YOUR GOAL:
From first line to last, the records below are to be duplicated exactly.

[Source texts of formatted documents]
· · · · · · ·

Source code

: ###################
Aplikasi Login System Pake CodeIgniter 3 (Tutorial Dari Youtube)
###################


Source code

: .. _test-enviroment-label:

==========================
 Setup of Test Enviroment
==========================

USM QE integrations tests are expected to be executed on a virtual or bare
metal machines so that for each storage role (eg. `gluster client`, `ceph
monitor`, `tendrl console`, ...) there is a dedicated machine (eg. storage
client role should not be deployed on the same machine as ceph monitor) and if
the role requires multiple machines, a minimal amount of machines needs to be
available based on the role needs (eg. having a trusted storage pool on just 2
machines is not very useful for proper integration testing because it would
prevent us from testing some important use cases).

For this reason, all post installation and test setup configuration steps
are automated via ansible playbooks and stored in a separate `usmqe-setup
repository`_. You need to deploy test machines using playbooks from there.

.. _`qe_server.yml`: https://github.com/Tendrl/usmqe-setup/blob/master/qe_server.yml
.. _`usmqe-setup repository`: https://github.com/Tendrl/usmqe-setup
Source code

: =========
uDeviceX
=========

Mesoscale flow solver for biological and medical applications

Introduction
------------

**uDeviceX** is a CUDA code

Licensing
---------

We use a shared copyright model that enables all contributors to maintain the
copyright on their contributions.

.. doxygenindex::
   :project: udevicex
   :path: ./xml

· · · · · · ·

RESULT FOR THIS EXERCISE:
Source code

: ###################
Aplikasi Login System Pake CodeIgniter 3 (Tutorial Dari Youtube)
###################


Source code

: .. _test-enviroment-label:

==========================
 Setup of Test Enviroment
==========================

USM QE integrations tests are expected to be executed on a virtual or bare
metal machines so that for each storage role (eg. `gluster client`, `ceph
monitor`, `tendrl console`, ...) there is a dedicated machine (eg. storage
client role should not be deployed on the same machine as ceph monitor) and if
the role requires multiple machines, a minimal amount of machines needs to be
available based on the role needs (eg. having a trusted storage pool on just 2
machines is not very useful for proper integration testing because it would
prevent us from testing some important use cases).

For this reason, all post installation and test setup configuration steps
are automated via ansible playbooks and stored in a separate `usmqe-setup
repository`_. You need to deploy test machines using playbooks from there.

.. _`qe_server.yml`: https://github.com/Tendrl/usmqe-setup/blob/master/qe_server.yml
.. _`usmqe-setup repository`: https://github.com/Tendrl/usmqe-setup
Source code

: =========
uDeviceX
=========

Mesoscale flow solver for biological and medical applications

Introduction
------------

**uDeviceX** is a CUDA code

Licensing
---------

We use a shared copyright model that enables all contributors to maintain the
copyright on their contributions.

.. doxygenindex::
   :project: udevicex
   :path: ./xml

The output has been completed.